Di seluruh dunia, pandemi telah menyebabkan perubahan besar dalam bisnis, baik untuk perusahaan B2B maupun B2C. Upaya global untuk menahan wabah COVID-19 juga telah mengubah kebiasaan sehari-hari konsumen, pola konsumsi, dan cara berpikir, sehingga permintaan akan layanan online di berbagai kategori, menggunakan metode non-kontak yang inovatif.

Baik karena kebutuhan atau keinginan, konsumen memindahkan pembelian mereka secara online. Dan beberapa dari konsumen yang tidak pernah melakukan belanja online sebelum pandemi, lalu beralih dengan belanja secara online. Akibatnya, banyak bisnis e-commerce mengalami pertumbuhan yang cukup besar. Bagaimana Covid-19 mempengaruhi perilaku pelanggan? Mari kita lihat!

  1. Masyarakat lebih memperhatikan kesehatan dan kebersihan
    Wabah COVID-19 membuat kita benar-benar sadar akan betapa pentingnya kesehatan dan kebersihan. Hal ini dibuktikan dengan data Badan Pusat Statistik (BPS) bahwa pembelian produk kesehatan dan kebersihan meningkat sekitar 75% dan menjadi tambahan untuk kebutuhan primer lainnya.
  2. Hanya membeli kebutuhan makanan dan kebutuhan pribadi
    Saat ini, masyarakat lebih mementingkan pemenuhan kebutuhan primer, seperti pangan dan kebutuhan pribadi daripada kebutuhan non-esensial lainnya.
  3. Belanja online jadi pilihan
    Kita yang terpaksa harus berdiam diri di rumah agar tidak tertular virus memilih untuk berbelanja online demi memenuhi kebutuhan sehari-hari, dan kebiasaan baru ini bisa berlanjut meski pandemi telah berakhir.

Seperti yang kita ketahui, pandemi ini membawa banyak perubahan bagi perilaku konsumen. Ketika perilaku pelanggan berubah, bisnis akan beradaptasi secara otomatis untuk bertahan hidup. Terkait perubahan perilaku pelanggan, apa dampak COVID-19 bagi e-commerce? Kebiasaan belanja online dimulai beberapa tahun yang lalu. Sebagian orang lebih memilih pergi ke toko secara langsung untuk membeli kebutuhan, namun karena adanya larangan keluar rumah dan social distancing saat ini, membuat kita hanya bisa berbelanja dengan satu-satunya cara, yaitu belanja online. Situasi ini memaksa semakin banyak orang untuk melakukan transaksi online. Berdasarkan data di bawah, menunjukkan peningkatan penjualan online pada April sebanyak 36 miliar GMV selama periode Covid-19. Ada juga kenaikan transaksi harian sebanyak 4,8 juta transaksi selama pandemi ini.

Katadata telah melakukan riset terhadap pertumbuhan E-commerce di masa pandemi yang menunjukkan adanya peningkatan penjualan sekitar 26% dibandingkan rata-rata penjualan bulanan pada kuartal II tahun 2019 dan konsumen baru juga meningkat sekitar 51% selama PSBB. Selain peningkatan penjualan online, juga terjadi peningkatan pendaftaran bisnis online. Banyak yang mendirikan bisnis online. Hal ini dikarenakan adanya pembatasan aktivitas di luar sehingga retailer dan wholesaler harus beralih ke penjualan online atau e-commerce. Terbukti dengan meningkatnya konsumen baru sebanyak 51% yang baru pertama kali berbelanja online dan melonjaknya permintaan sebanyak 5-7 kali selama pandemi ini. Namun, social distancing juga berdampak pada pengiriman logistik yang membuat durasi pengiriman menjadi lebih lama dari waktu pengiriman biasanya.
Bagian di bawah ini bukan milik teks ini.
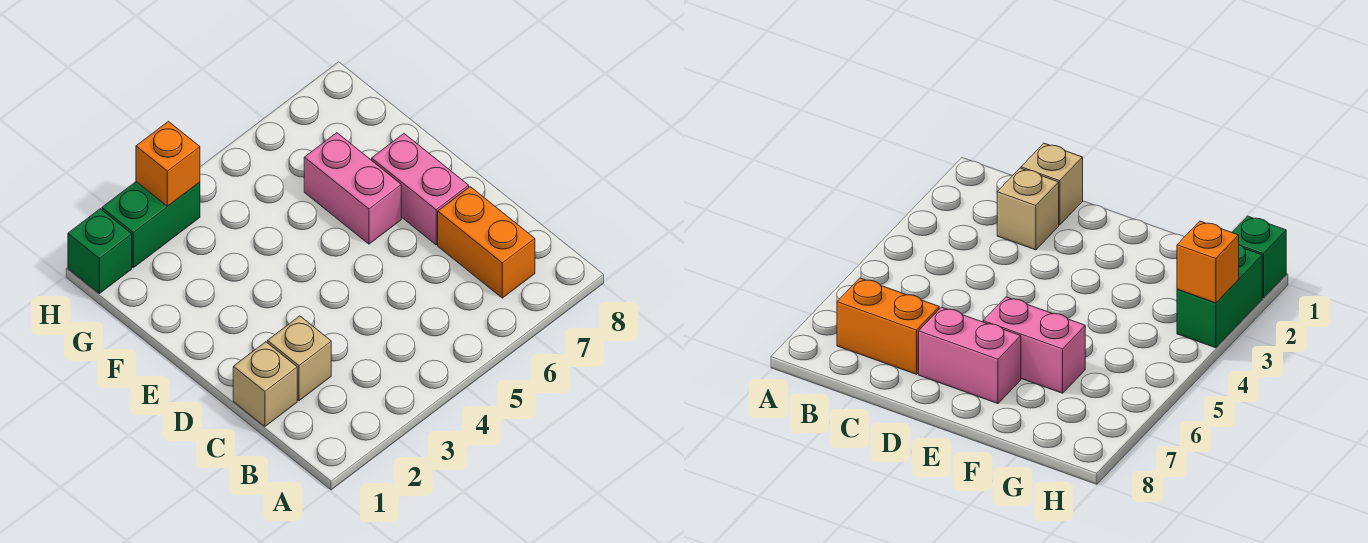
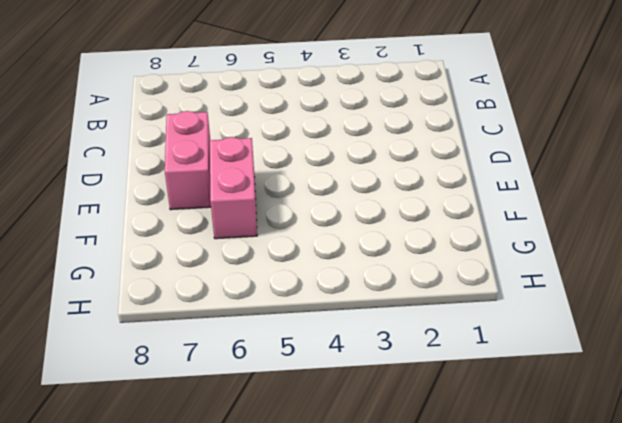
none -> orange 1x2 brick [438,187,535,298]
none -> tan 1x1 brick [233,342,297,426]

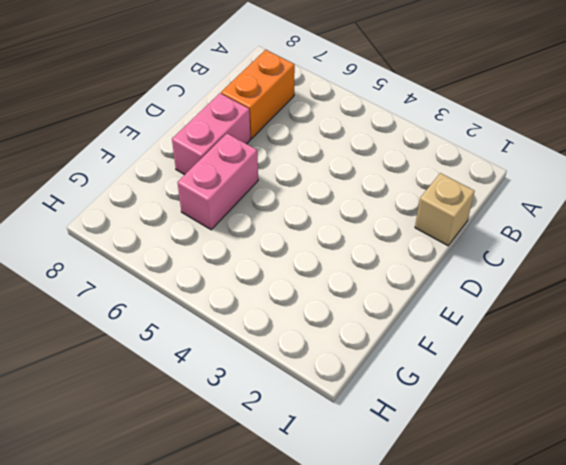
none -> tan 1x1 brick [267,316,331,401]
none -> green 1x1 brick [68,209,132,293]

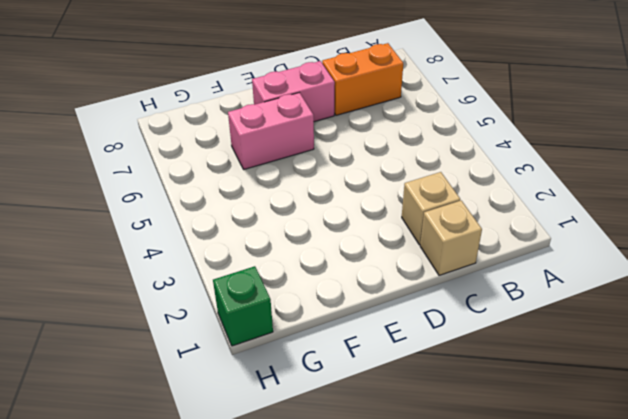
none -> green 1x2 brick [102,182,200,268]
none -> orange 1x1 brick [136,121,200,206]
Oleh karena itu, perusahaan e-commerce harus melakukan mobile development dan web development mengikuti perubahan perilaku pelanggan di masa pandemi.

Fakta-fakta tersebut telah membawa ke pertanyaan ini: apakah perubahan ini akan tetap ada setelah kehidupan kembali normal? Diperkirakan kebiasaan baru yang terbentuk selama pandemi kemungkinan akan tetap ada bahkan setelah pandemi.

Adapun kebiasaan transaksi online bagi pelanggan baru, kebiasaan lama akan sulit diatasi karena mungkin merasa tidak nyaman dengan transaksi online dan masih ingin mengunjungi toko offline untuk dapat melihat barang secara langsung. Namun, bagi pelanggan yang terbiasa dengan belanja online akan mengalami hal yang berbeda karena mereka yang terbiasa berbelanja online akan lebih mudah dan hemat waktu.